[The input]

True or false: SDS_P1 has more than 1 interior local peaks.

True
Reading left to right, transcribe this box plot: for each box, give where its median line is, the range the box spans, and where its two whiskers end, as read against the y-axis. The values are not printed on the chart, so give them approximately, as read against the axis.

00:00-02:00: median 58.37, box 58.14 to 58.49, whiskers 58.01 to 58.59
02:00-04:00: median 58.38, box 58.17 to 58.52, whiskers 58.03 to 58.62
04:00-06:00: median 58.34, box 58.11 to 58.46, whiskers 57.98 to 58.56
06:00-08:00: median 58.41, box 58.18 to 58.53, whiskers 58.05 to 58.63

[/The input]
[The input]

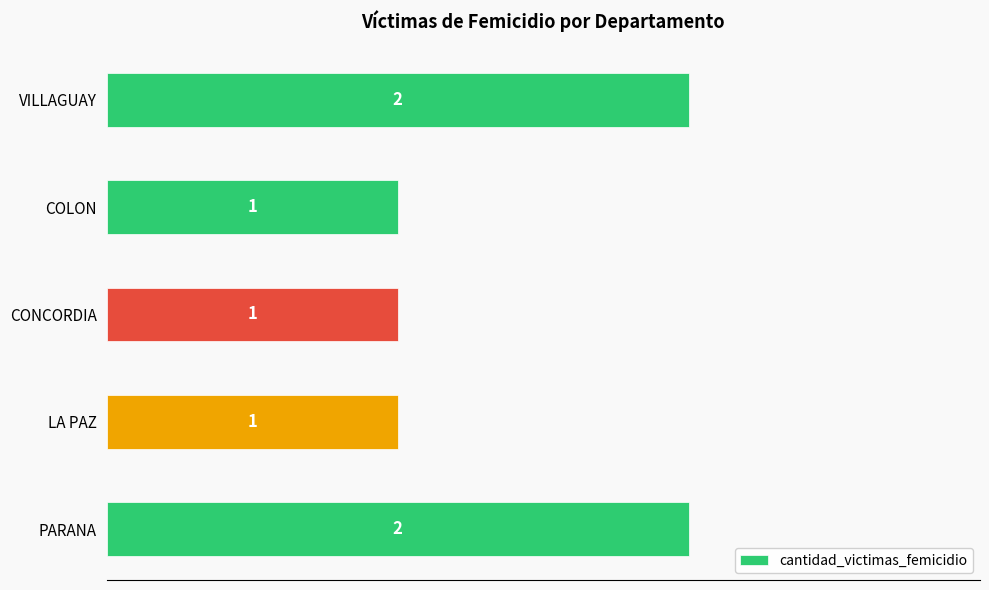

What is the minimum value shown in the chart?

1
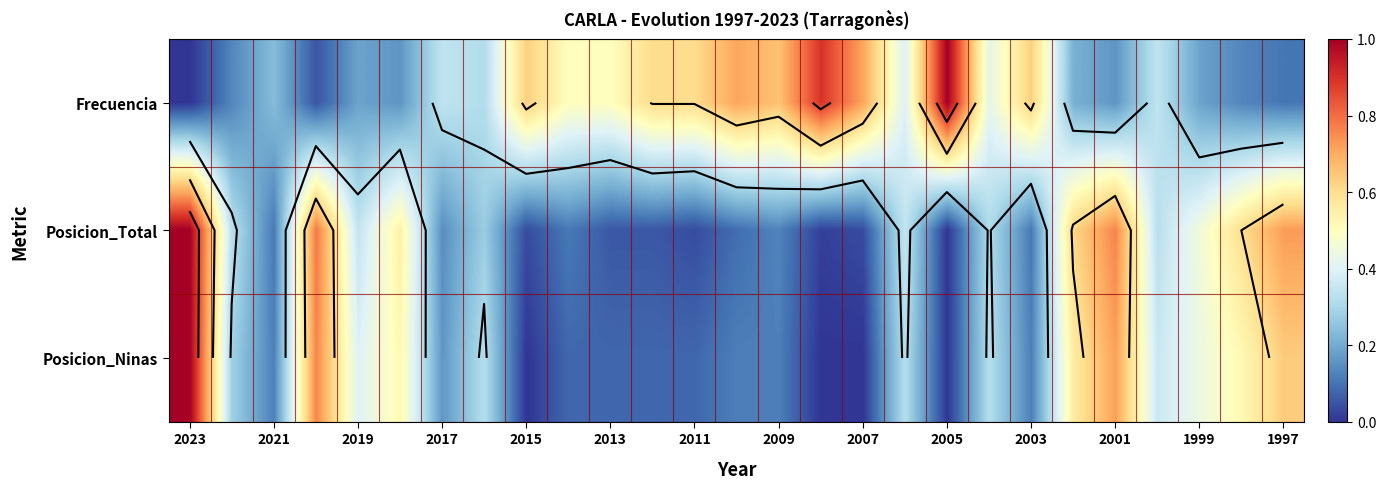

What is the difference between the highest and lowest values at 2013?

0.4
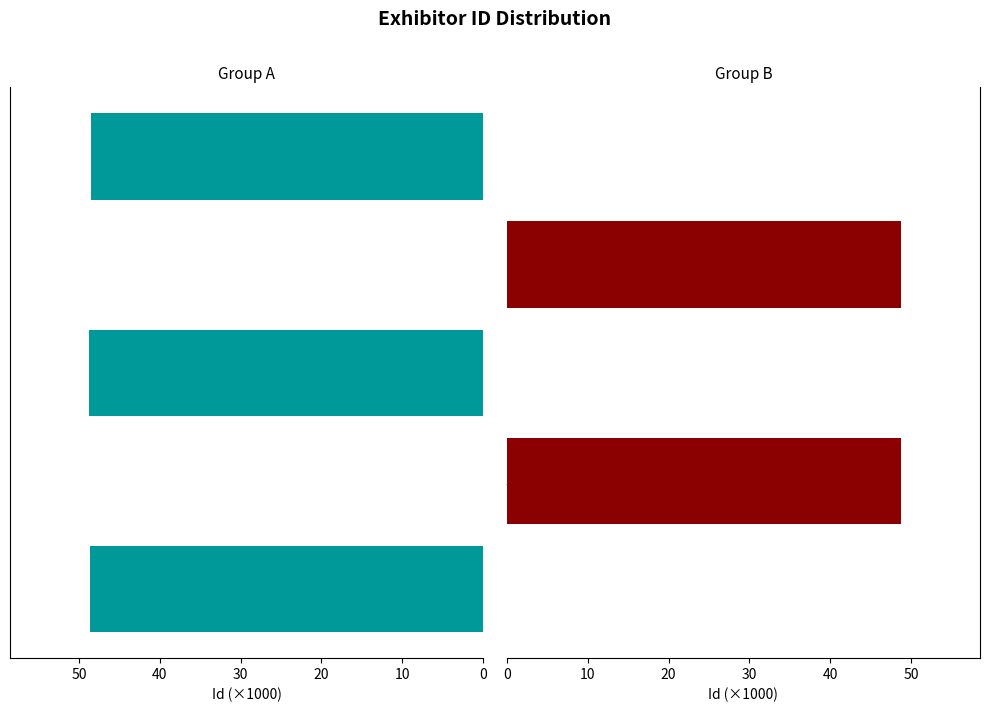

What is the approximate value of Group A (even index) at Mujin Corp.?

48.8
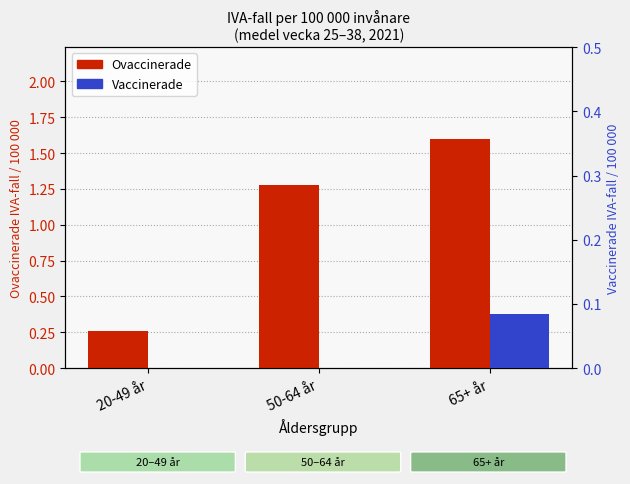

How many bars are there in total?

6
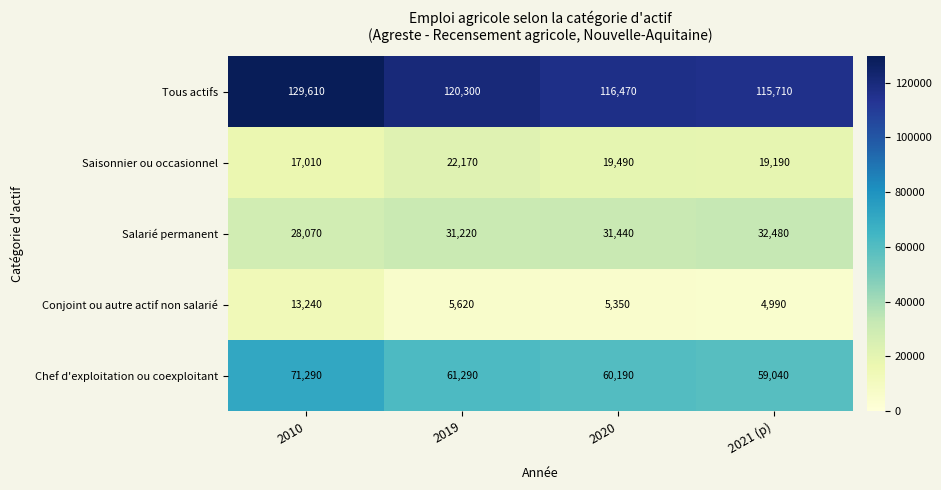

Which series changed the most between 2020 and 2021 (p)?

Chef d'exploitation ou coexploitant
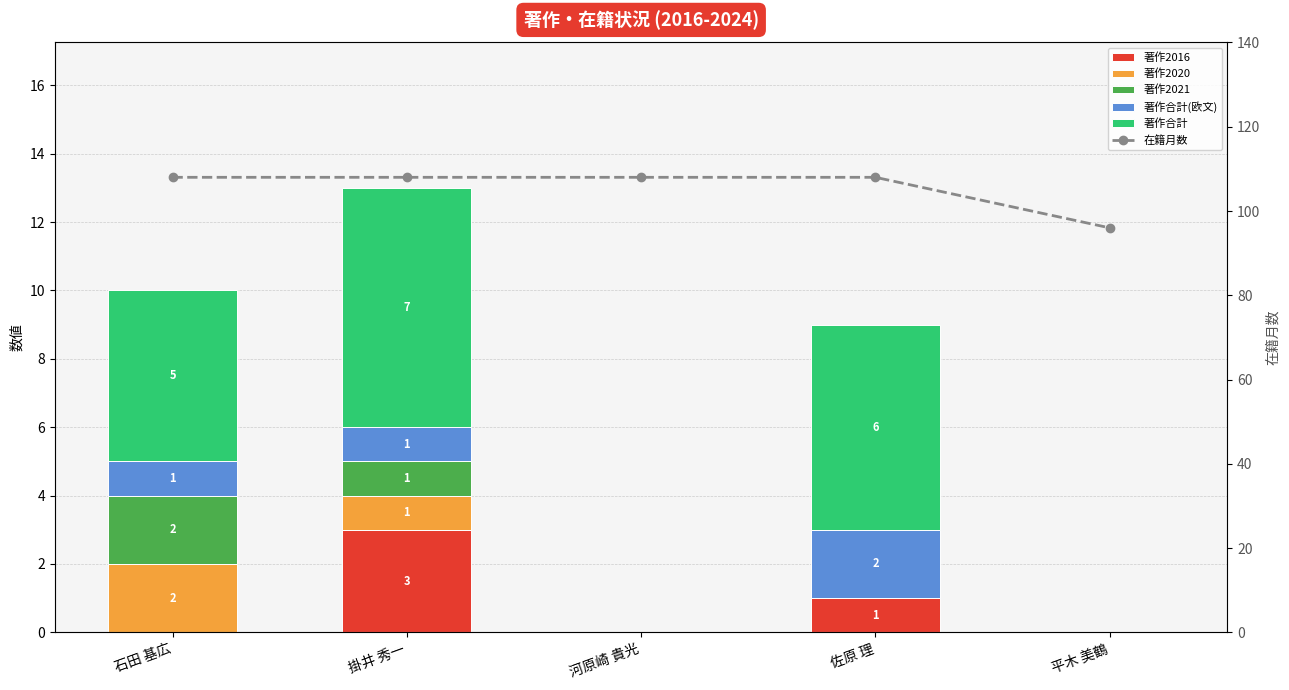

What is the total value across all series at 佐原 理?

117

[/The input]
[The input]

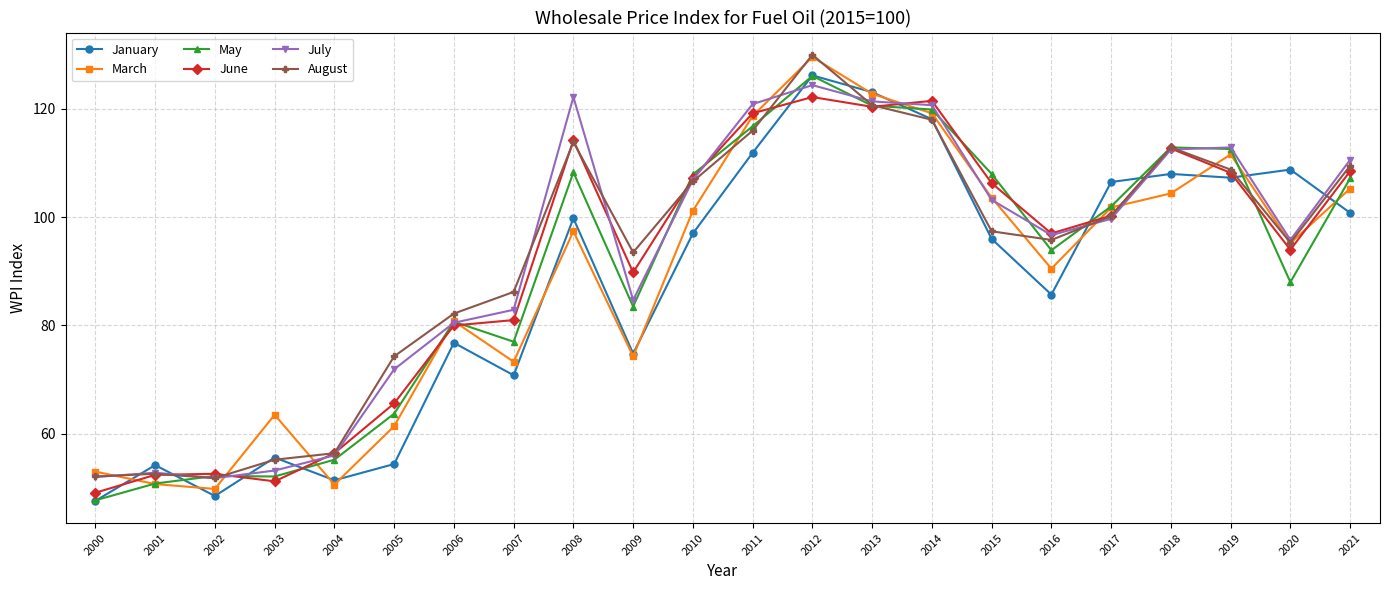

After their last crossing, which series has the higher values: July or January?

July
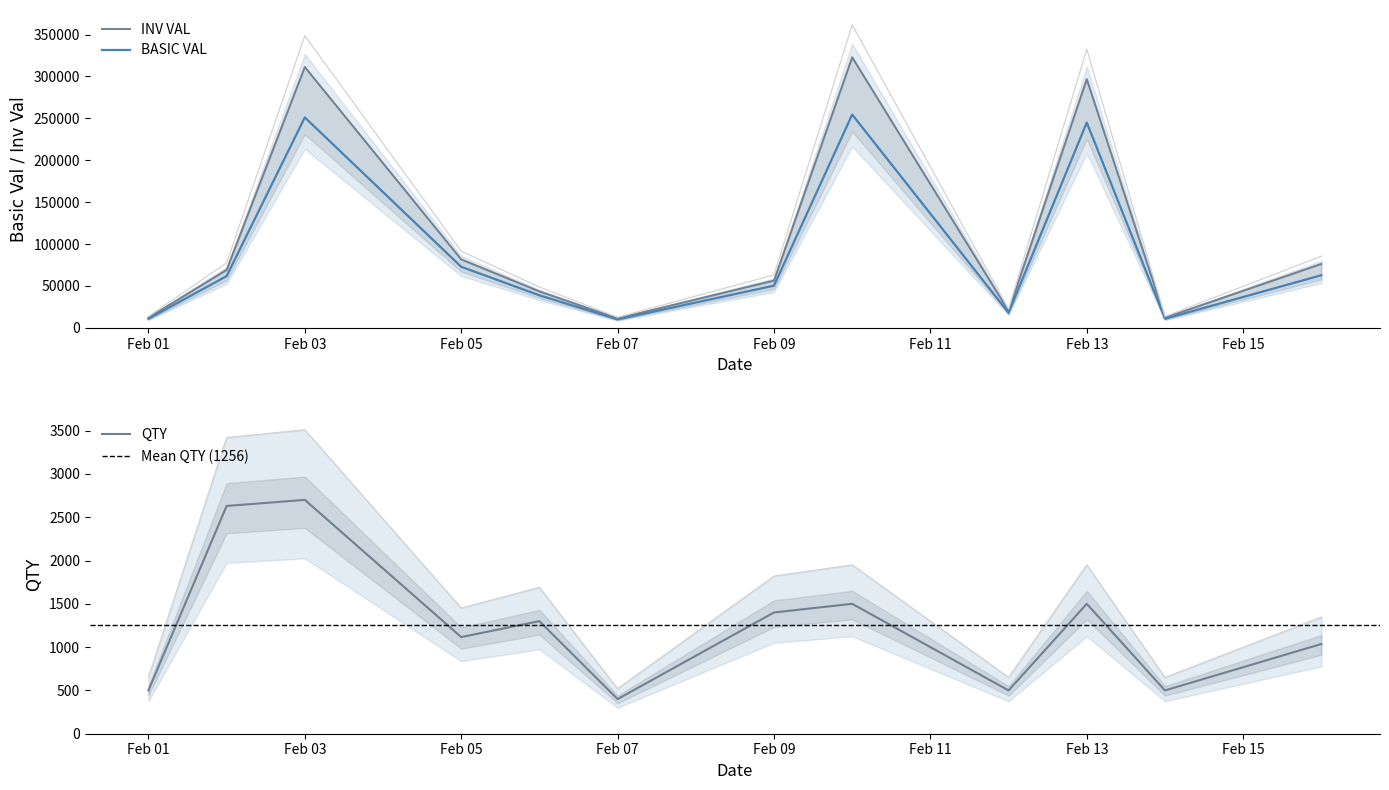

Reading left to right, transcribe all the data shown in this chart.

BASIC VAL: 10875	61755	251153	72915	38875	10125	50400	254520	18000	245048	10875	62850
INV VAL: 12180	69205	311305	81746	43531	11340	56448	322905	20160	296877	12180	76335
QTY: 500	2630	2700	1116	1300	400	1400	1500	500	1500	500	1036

[/The input]

Work instructions:
How many lines in the rows above contain the word "between"? Reply with the number only.

Final answer:
2